Я открыл ему дверь, отпер два замка и задвижку отодвинул, продолжая осознавать, что он такое сказал. А сказал он ни много ни мало, что он мой брат. Между тем я вырос единственным ребенком в семье.
— Ради бога, извините, что я так вот, ночью. Но у меня завтра поезд. Он снял кепку и оказался лысым мужчиной, седая растительность сохранилась лишь над ушами и на затылке. Морщинистое белое лицо. И тут я его идентифицировал: он был на вечеринке немецкого журнала. Стоял в сторонке и поглядывал на меня. Я, впрочем, привык, что меня разглядывают, на улицах даже бывает пальцем тычут, в бока друг друга толкают локтями: «смотри, вон кто идёт…».
— Вы откуда сами, Юрий, будете? Зачем выследили меня?
— Город Глазов, Удмуртия.
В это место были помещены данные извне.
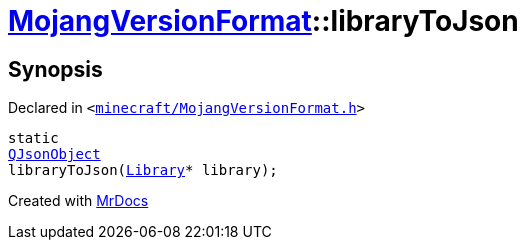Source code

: [#MojangVersionFormat-libraryToJson]
= xref:MojangVersionFormat.adoc[MojangVersionFormat]::libraryToJson
:relfileprefix: ../
:mrdocs:


== Synopsis

Declared in `&lt;https://github.com/PrismLauncher/PrismLauncher/blob/develop/launcher/minecraft/MojangVersionFormat.h#L24[minecraft&sol;MojangVersionFormat&period;h]&gt;`

[source,cpp,subs="verbatim,replacements,macros,-callouts"]
----
static
xref:QJsonObject.adoc[QJsonObject]
libraryToJson(xref:Library.adoc[Library]* library);
----



[.small]#Created with https://www.mrdocs.com[MrDocs]#
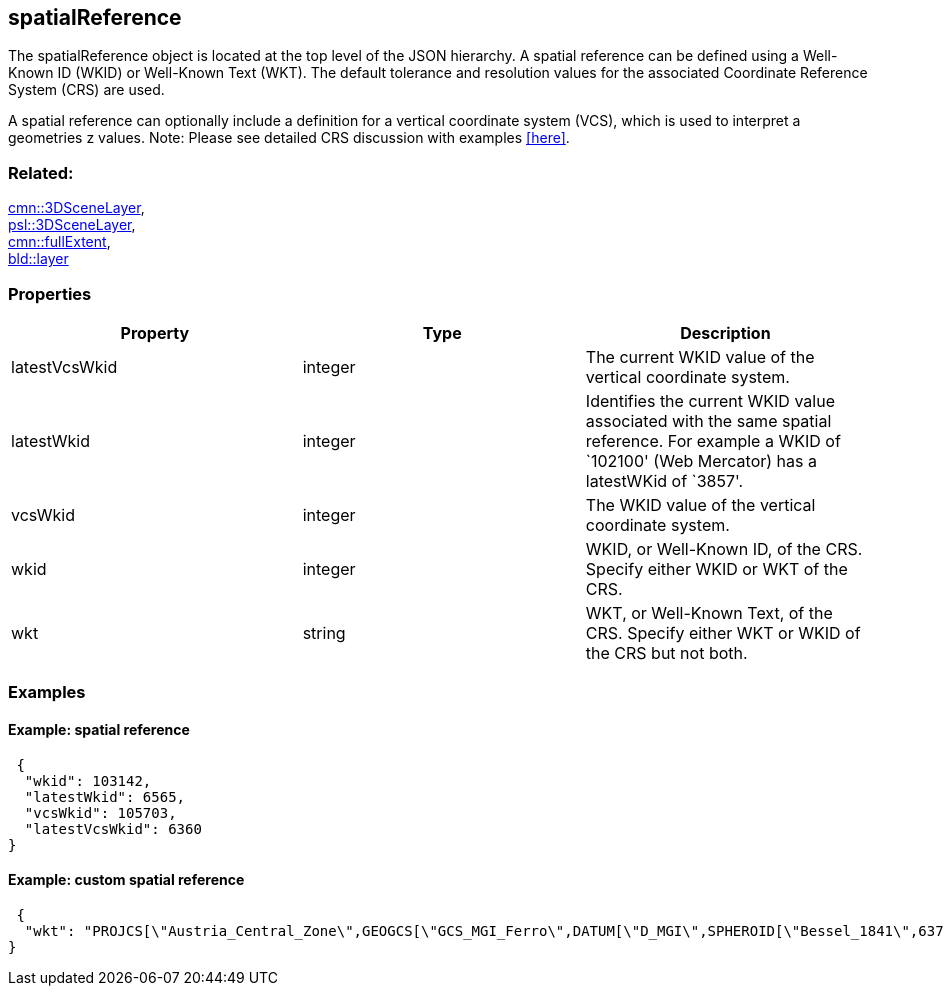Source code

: == spatialReference

The spatialReference object is located at the top level of the JSON
hierarchy. A spatial reference can be defined using a Well-Known ID
(WKID) or Well-Known Text (WKT). The default tolerance and resolution
values for the associated Coordinate Reference System (CRS) are used.

A spatial reference can optionally include a definition for a vertical
coordinate system (VCS), which is used to interpret a geometries z
values. Note: Please see detailed CRS discussion with examples <<here>>.

=== Related:

link:3DSceneLayer.cmn.adoc[cmn::3DSceneLayer], +
link:3DSceneLayer.psl.adoc[psl::3DSceneLayer], +
link:fullExtent.cmn.adoc[cmn::fullExtent], +
link:layer.bld.adoc[bld::layer]

=== Properties

[width="100%",cols="34%,33%,33%",options="header",]
|===
|Property |Type |Description
|latestVcsWkid |integer |The current WKID value of the vertical
coordinate system.

|latestWkid |integer |Identifies the current WKID value associated with
the same spatial reference. For example a WKID of `102100' (Web
Mercator) has a latestWKid of `3857'.

|vcsWkid |integer |The WKID value of the vertical coordinate system.

|wkid |integer |WKID, or Well-Known ID, of the CRS. Specify either WKID
or WKT of the CRS.

|wkt |string |WKT, or Well-Known Text, of the CRS. Specify either WKT or
WKID of the CRS but not both.
|===

=== Examples

==== Example: spatial reference

[source,json]
----
 {
  "wkid": 103142,
  "latestWkid": 6565,
  "vcsWkid": 105703,
  "latestVcsWkid": 6360
} 
----

==== Example: custom spatial reference

[source,json]
----
 {
  "wkt": "PROJCS[\"Austria_Central_Zone\",GEOGCS[\"GCS_MGI_Ferro\",DATUM[\"D_MGI\",SPHEROID[\"Bessel_1841\",6377397.155,299.1528128]],PRIMEM[\"Ferro\",-17.66666666666667],UNIT[\"Degree\",0.0174532925199433]],PROJECTION[\"Transverse_Mercator\"],PARAMETER[\"False_Easting\",0.0],PARAMETER[\"False_Northing\",-5000000.0],PARAMETER[\"Central_Meridian\",13.33333333333333],PARAMETER[\"Scale_Factor\",1.0],PARAMETER[\"Latitude_Of_Origin\",0.0],UNIT[\"Meter\",1.0]]"
} 
----
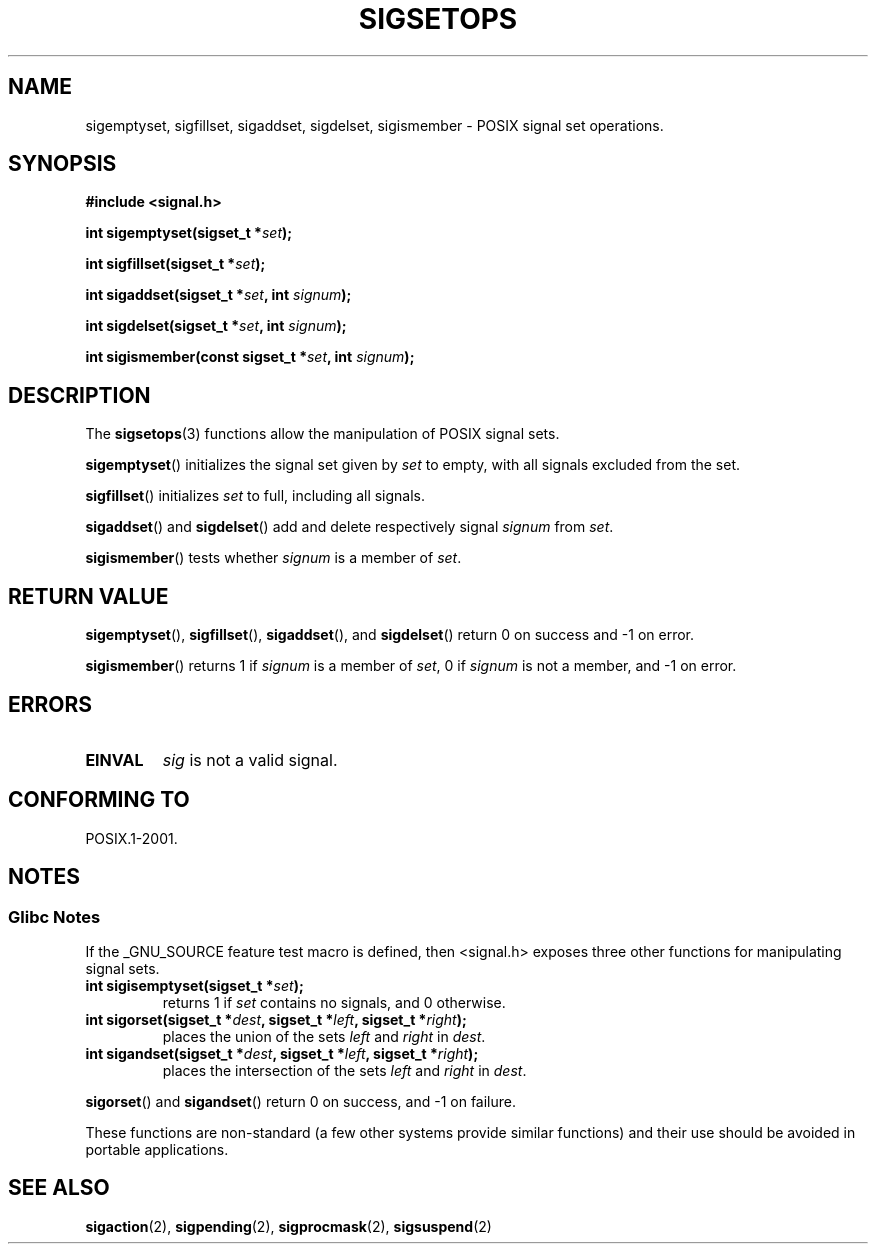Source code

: .\" Copyright (c) 1994 Mike Battersby
.\"
.\" Permission is granted to make and distribute verbatim copies of this
.\" manual provided the copyright notice and this permission notice are
.\" preserved on all copies.
.\"
.\" Permission is granted to copy and distribute modified versions of this
.\" manual under the conditions for verbatim copying, provided that the
.\" entire resulting derived work is distributed under the terms of a
.\" permission notice identical to this one.
.\"
.\" Since the Linux kernel and libraries are constantly changing, this
.\" manual page may be incorrect or out-of-date.  The author(s) assume no
.\" responsibility for errors or omissions, or for damages resulting from
.\" the use of the information contained herein.  The author(s) may not
.\" have taken the same level of care in the production of this manual,
.\" which is licensed free of charge, as they might when working
.\" professionally.
.\"
.\" Formatted or processed versions of this manual, if unaccompanied by
.\" the source, must acknowledge the copyright and authors of this work.
.\"
.\" Modified by aeb, 960721
.\" 2005-11-21, mtk, added descriptions of sigisemptyset(), sigandset(),
.\"                  and sigorset()
.\"
.TH SIGSETOPS 3 2005-11-17 "Linux" "Linux Programmer's Manual"
.SH NAME
sigemptyset, sigfillset, sigaddset, sigdelset, sigismember \- POSIX
signal set operations.
.SH SYNOPSIS
.B #include <signal.h>
.sp
.BI "int sigemptyset(sigset_t *" set );
.sp
.BI "int sigfillset(sigset_t *" set );
.sp
.BI "int sigaddset(sigset_t *" set ", int " signum );
.sp
.BI "int sigdelset(sigset_t *" set ", int " signum );
.sp
.BI "int sigismember(const sigset_t *" set ", int " signum );
.SH DESCRIPTION
The
.BR sigsetops (3)
functions allow the manipulation of POSIX signal sets.
.PP
.BR sigemptyset ()
initializes the signal set given by
.I set
to empty, with all signals excluded from the set.
.PP
.BR sigfillset ()
initializes
.I set
to full, including all signals.
.PP
.BR sigaddset ()
and
.BR sigdelset ()
add and delete respectively signal
.I signum
from
.IR set .
.PP
.BR sigismember ()
tests whether
.I signum
is a member of
.IR set .
.SH "RETURN VALUE"
.BR sigemptyset (),
.BR sigfillset (),
.BR sigaddset (),
and
.BR sigdelset ()
return 0 on success and \-1 on error.
.PP
.BR sigismember ()
returns 1 if
.I signum
is a member of
.IR set ,
0 if
.I signum
is not a member, and \-1 on error.
.SH ERRORS
.TP
.B EINVAL
.I sig
is not a valid signal.
.SH "CONFORMING TO"
POSIX.1-2001.
.SH NOTES
.SS Glibc Notes
If the _GNU_SOURCE feature test macro is defined, then <signal.h>
exposes three other functions for manipulating signal
sets.
.TP
.BI "int sigisemptyset(sigset_t *" set );
returns 1 if
.I set
contains no signals, and 0 otherwise.
.TP
.BI "int sigorset(sigset_t *" dest ", sigset_t *" left \
", sigset_t *" right );
places the union of the sets
.I left
and
.I right
in
.IR dest .
.TP
.BI "int sigandset(sigset_t *" dest ", sigset_t *" left \
", sigset_t *" right );
places the intersection of the sets
.I left
and
.I right
in
.IR dest .
.PP
.BR sigorset ()
and
.BR sigandset ()
return 0 on success, and \-1 on failure.
.PP
These functions are non-standard (a few other systems provide similar
functions) and their use should be avoided in portable applications.
.SH "SEE ALSO"
.BR sigaction (2),
.BR sigpending (2),
.BR sigprocmask (2),
.BR sigsuspend (2)
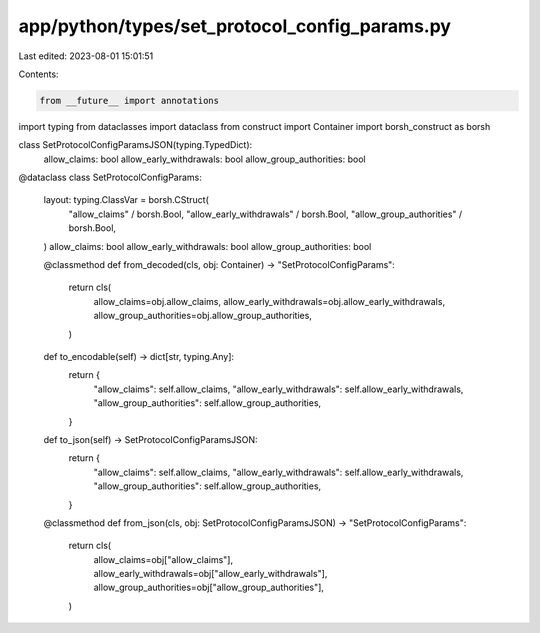 app/python/types/set_protocol_config_params.py
==============================================

Last edited: 2023-08-01 15:01:51

Contents:

.. code-block:: py

    from __future__ import annotations
import typing
from dataclasses import dataclass
from construct import Container
import borsh_construct as borsh


class SetProtocolConfigParamsJSON(typing.TypedDict):
    allow_claims: bool
    allow_early_withdrawals: bool
    allow_group_authorities: bool


@dataclass
class SetProtocolConfigParams:
    layout: typing.ClassVar = borsh.CStruct(
        "allow_claims" / borsh.Bool,
        "allow_early_withdrawals" / borsh.Bool,
        "allow_group_authorities" / borsh.Bool,
    )
    allow_claims: bool
    allow_early_withdrawals: bool
    allow_group_authorities: bool

    @classmethod
    def from_decoded(cls, obj: Container) -> "SetProtocolConfigParams":
        return cls(
            allow_claims=obj.allow_claims,
            allow_early_withdrawals=obj.allow_early_withdrawals,
            allow_group_authorities=obj.allow_group_authorities,
        )

    def to_encodable(self) -> dict[str, typing.Any]:
        return {
            "allow_claims": self.allow_claims,
            "allow_early_withdrawals": self.allow_early_withdrawals,
            "allow_group_authorities": self.allow_group_authorities,
        }

    def to_json(self) -> SetProtocolConfigParamsJSON:
        return {
            "allow_claims": self.allow_claims,
            "allow_early_withdrawals": self.allow_early_withdrawals,
            "allow_group_authorities": self.allow_group_authorities,
        }

    @classmethod
    def from_json(cls, obj: SetProtocolConfigParamsJSON) -> "SetProtocolConfigParams":
        return cls(
            allow_claims=obj["allow_claims"],
            allow_early_withdrawals=obj["allow_early_withdrawals"],
            allow_group_authorities=obj["allow_group_authorities"],
        )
Вам ничего город Глазов не говорит?
— Город Глазов мне говорит. Пойдёмте в мой кабинет.
Я включил верхний свет.
— Снимите вашу куртку. Садитесь.
Он снял джинсовую куртку со множеством пуговиц и прострочек, и заклёпок. Её, такую, можно носить и зимой. Такие любят провинциалы. Куртка у него была мокрая. Интересно, что дочь моей двоюродной сестры из Магадана также всегда одета в джинсу: пальто её с разводами и вшитыми камнями помню. Она посещала меня несколько раз, приезжая в Москву на конгресс ветеринаров. Он сел в кресло, доставшееся мне в наследство от одной политической организации. И стал улыбаться.
— У вас крыса, — сказал он.
— А как вы думали… Конечно, крыса, у такого как я. Так вы Вениаминович? — Я сел в другое, точно такое же кресло.
— Да. Юрий Вениаминович…
— Надо же!.. Я думал, это всего лишь семейная легенда, ревнивые фантазии моей юной матери. Фантазии о сопернице в марийской тайге.
— В удмуртской, — поправил он.
— Мать говорила «в марийской». Он там дезертиров ловил. С мандатом, лично подписанным Берией.
— Всё правильно, только в удмуртской тайге. Молодым лейтенантом.
— Мать рассказывала, что считала уже, что потеряла его. Что у него там другая семья была, в марийских снегах, в 1943-м. Тотчас после моего рождения.
— Да, это так всё и было, только в удмуртских снегах. Рассказать вам всё по порядку? А потом вы мне расскажете о нём…
— Рассказать… Может, хотите чаю?
— Нет, чаю не хочу. Ну вот, я значит вас на год младше, 1944 года рождения. И вашего года рождения, и моего, как вы знаете, очень мало в России родилось. Поколение не получилось, да и на пол поколения не наберётся, потому что подавляющее большинство мужчин находились тогда вдали от женщин, на фронтах. На фронтах женщины бывали, но в ограниченном количестве и такого характера женщины, что не для деторождения предназначены. Наш с вами отец, Вениамин Иванович, на фронты не попал вследствие счастливого для него стечения обстоятельств. Призвался он в 1937-м, попал в особый полк ОГПУ и буквально накануне войны остался служить на сверхсрочную службу. Когда началась война, то НКВД своих людей попусту не тратил, берегли их. Брат отца, младший, Юрий, в честь его меня и назвали, был призван в дикой спешке. Их, не переодев даже, бросили на фронт под Псковом, там он и погиб, даже тела не собрали. Пропал без вести… Да вы, наверное, знаете все эти подробности биографии отца не хуже чем я!
— Знаю.
— Отец приехал в Глазов в 1943-м. Дезертирство было распространенным. Прятались в лесах, варили там свои каши, сбивались в банды и были опасны для местного населения. Мать говорит, он был очень красивый… А как на гитаре играл!..
— Сейчас под себя ходит. Мать таскала его в туалет, порвала себе позвоночник, теперь сажает в стул с дырой в сиденье, внизу ведро. Туда и ходит, прямо у постели. Вот что вытворяет время… — промычал я. Отцу восемьдесят шесть, и он уже год как не встаёт с постели. Он ничем не болен. Ему надоело жить, и только. Он собрался умирать.
— Я так и не решился к нему поехать, — сказал он. — Если честно признаться, то родственные чувства охватили меня сравнительно недавно. Пришли вместе со старостью. Так, видимо, современный человек устроен.